О некоторых сердцах можно сказать, что они свойства непромокаемого (impermеable, water-proof). Слезы ближних не пробивают их, а только скользят по ним.
* * *
Английский посол при дворе Екатерины сказал на ее похоронах: «On enterre la Russie (Хоронят Россию)».
«Недвижима лежит, кем двигалась вселена», – сказал о ней же Петров в одной своей оде. В царствовании Екатерины так много было обаятельного, изумляющего и величественного, что восторженные выражения о ней натурально и как-то сами собою приходили на ум. Но зато эта восторженность наводила иногда поэтов и на смешные картины. Кажется, Шатров сказал в своем стихотворении на смерть Екатерины:
О ты, которую никто не мог измерить,
Теперь измерена саженью рук моих.
Написать бы картину: Шатров, на коленях пред гробницей императрицы, растягивает руки как землемер или сиделец в лавке бумажных и шерстяных товаров.

- **ПИСЬМЕННЫЕ ЗАДАНИЯ**
- a) Перепишите записи от строки с «pose: elev=167.2 azim=149.9» до конца записей включительно, сдвинув на 34 каждое число в координатах точки во втором ракурсе; всё остальное оставьте без изменений. Картинки в ответ не включайте.
- b) Продолжите отрывок с заметками о смерти Екатерины, начав сразу после его последней фразы.
Отрывок и записи никак не связаны друг с другом.

Исходные данные
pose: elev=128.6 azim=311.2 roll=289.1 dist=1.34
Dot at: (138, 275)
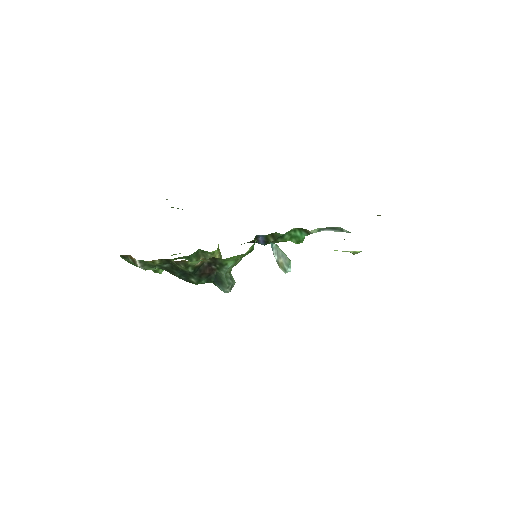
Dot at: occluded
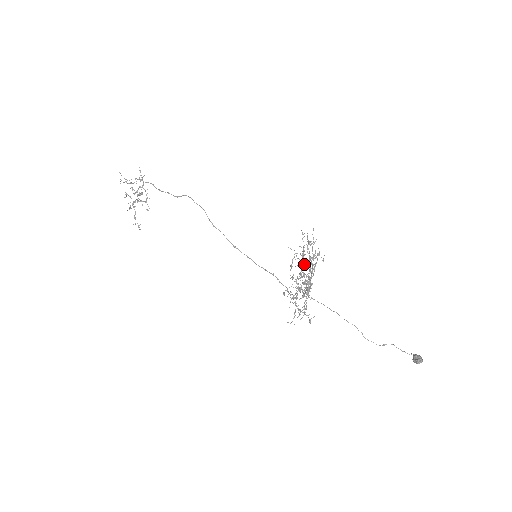
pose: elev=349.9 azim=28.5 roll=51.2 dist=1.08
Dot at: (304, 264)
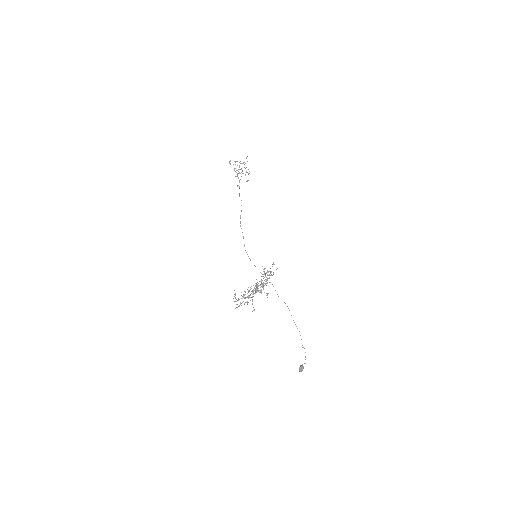
Dot at: occluded
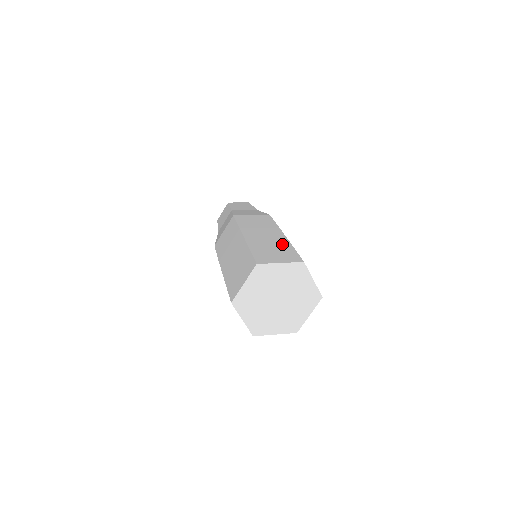
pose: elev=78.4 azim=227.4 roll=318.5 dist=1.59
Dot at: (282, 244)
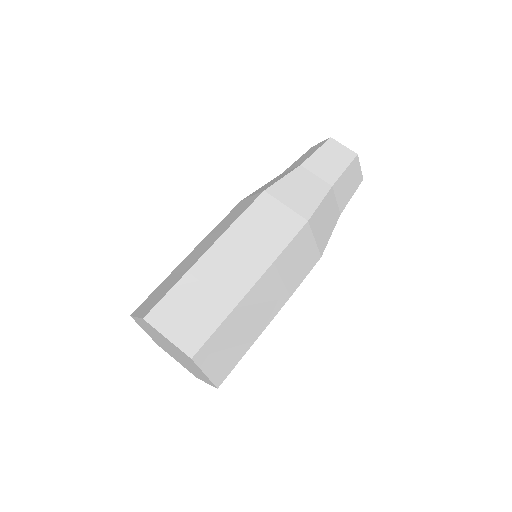
Dot at: (222, 302)
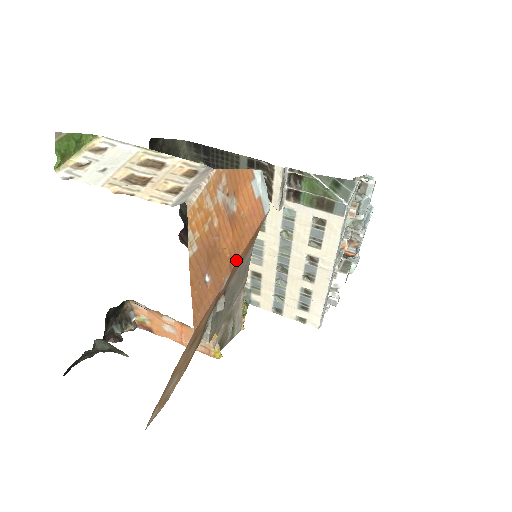
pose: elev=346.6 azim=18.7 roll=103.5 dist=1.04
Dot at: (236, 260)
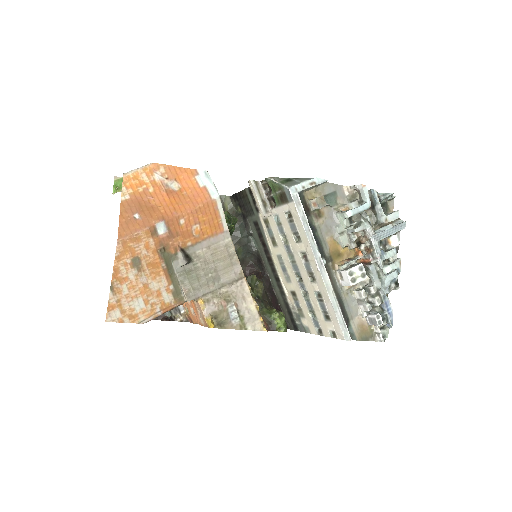
Dot at: (172, 217)
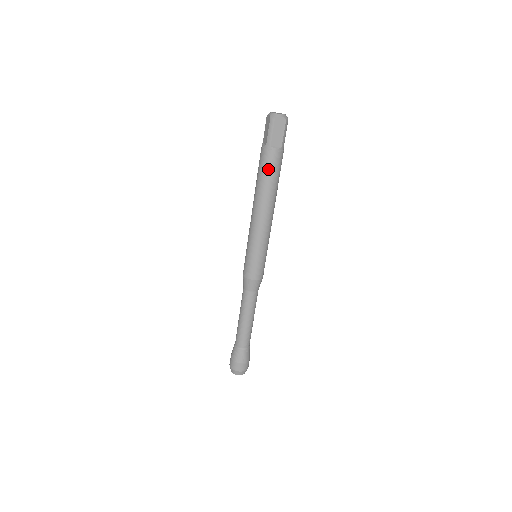
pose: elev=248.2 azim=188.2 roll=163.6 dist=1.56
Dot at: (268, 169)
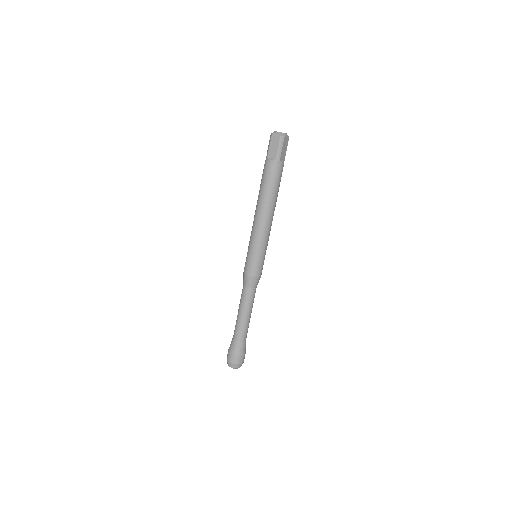
Dot at: (264, 177)
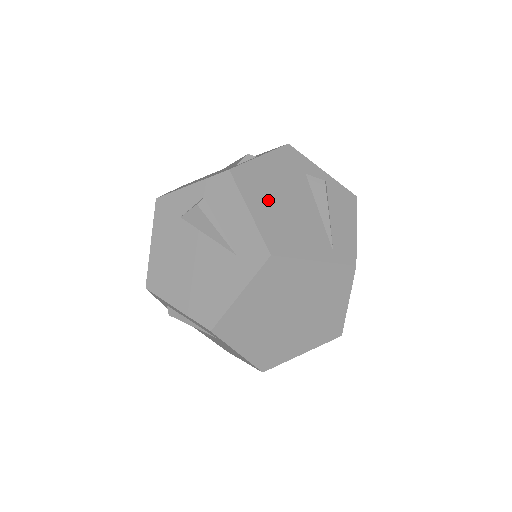
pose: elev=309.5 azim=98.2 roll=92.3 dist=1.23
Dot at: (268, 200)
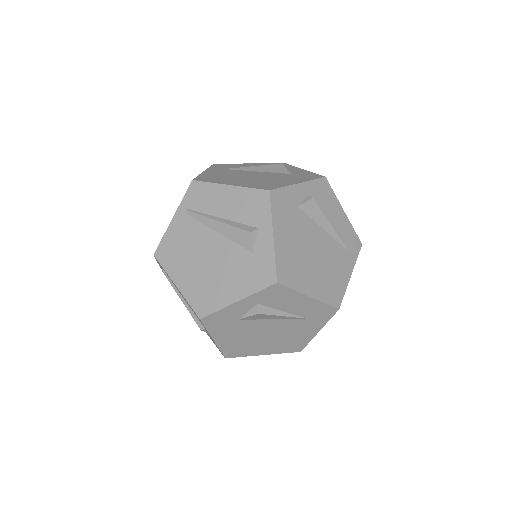
Dot at: (307, 270)
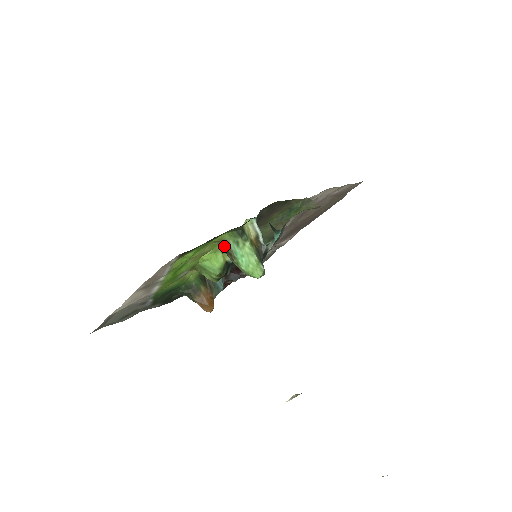
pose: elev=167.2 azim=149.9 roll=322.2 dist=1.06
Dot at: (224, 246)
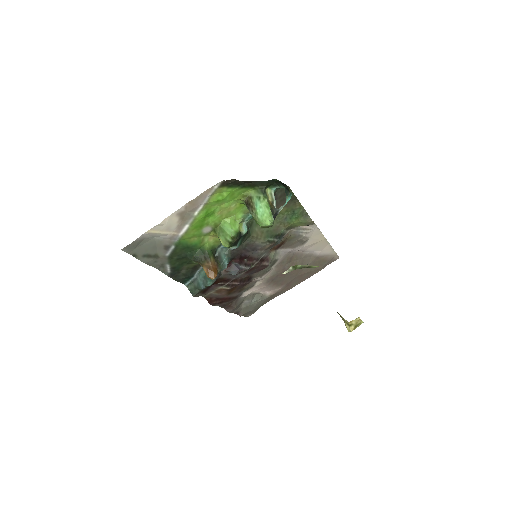
Dot at: (248, 200)
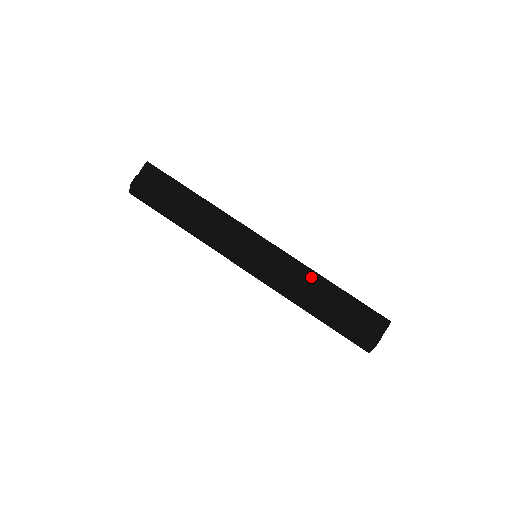
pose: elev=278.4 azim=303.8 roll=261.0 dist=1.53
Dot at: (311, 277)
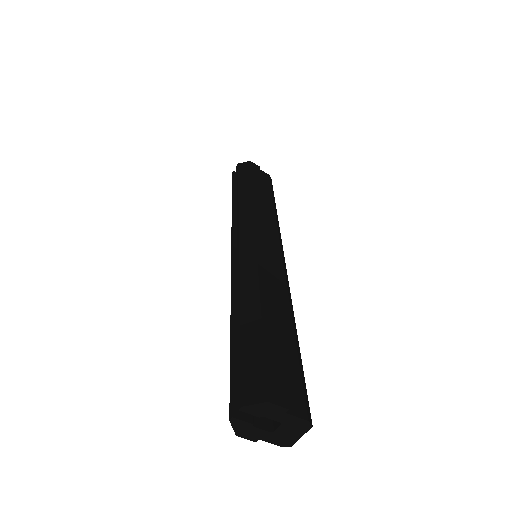
Dot at: (287, 301)
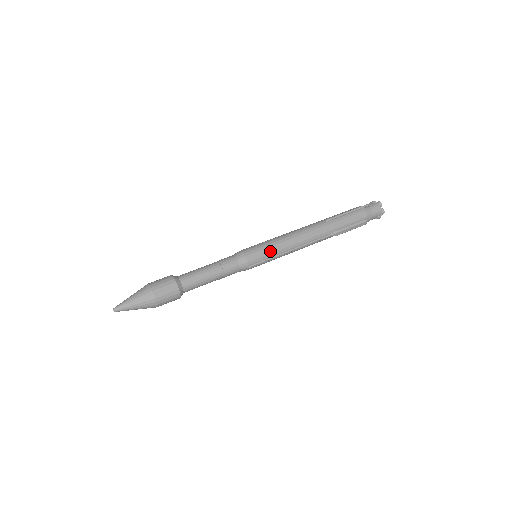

- **ОТВЕТЫ ПО ПОРЯДКУ**
- a)
pose: elev=167.2 azim=149.9 roll=322.2 dist=1.06
Dot at: (224, 246)
Dot at: (282, 234)
pose: elev=278.4 azim=303.8 roll=261.0 dist=1.53
Dot at: (311, 277)
Dot at: (321, 335)

- b)
* * *
Главный порок в «Душеньке»[2 - Поэма Иполлита Богдановича. – Прим. ред.] есть однообразие. Нужно было оживить рассказ игривыми намеками и вставить два-три эпизода. Остроумные, то есть сатирические или философические вымыслы дали бы содержанию более замысловатости и заманчивости. А теперь всё наведено одной и той же краской. Строгая критика осудит также встречающееся иногда смешение греческой мифологии с русским народным баснословием, или сказкословием.
Особенное достоинство поэмы заключается в легкости стихосложения, разумеется, относительно времени, в которое она была написана. Нигде нет изящности искусства; но зато часто встречается красивость и прелесть небрежности. В этом Богданович несколько сходится с Хемницером. Жаль также, что с шуток он падает иногда в шутовство.
Говоря беспристрастно, «Душенька» – цветок свежий и красивый, но без запаха. Впрочем, и то сказать, что обоняние наше стало взыскательнее и причудливее, нежели было оно у наших отцов. Нелединский справедливо замечает, что известный стих «Душеньки» «И только ты одна прекраснее портрета» не совсем удовлетворителен; для полноты смысла нужно было сказать, что она прекраснее своего портрета, а не вообще портрета.
* * *
Успех комедии «Мизантроп» – торжество малодушного и развратного века. Мольер хотел угодить современникам и одурачил честного человека; но зато с каким мастерством, искусством и живостью! Краски его не полиняли до нашего времени. Вообще о комедиях его можно сказать, что он был в высшей степени портретный живописец. Лица его верны и живы, как в главных чертах, так и в малейших. О целых картинах его не всегда то же скажешь.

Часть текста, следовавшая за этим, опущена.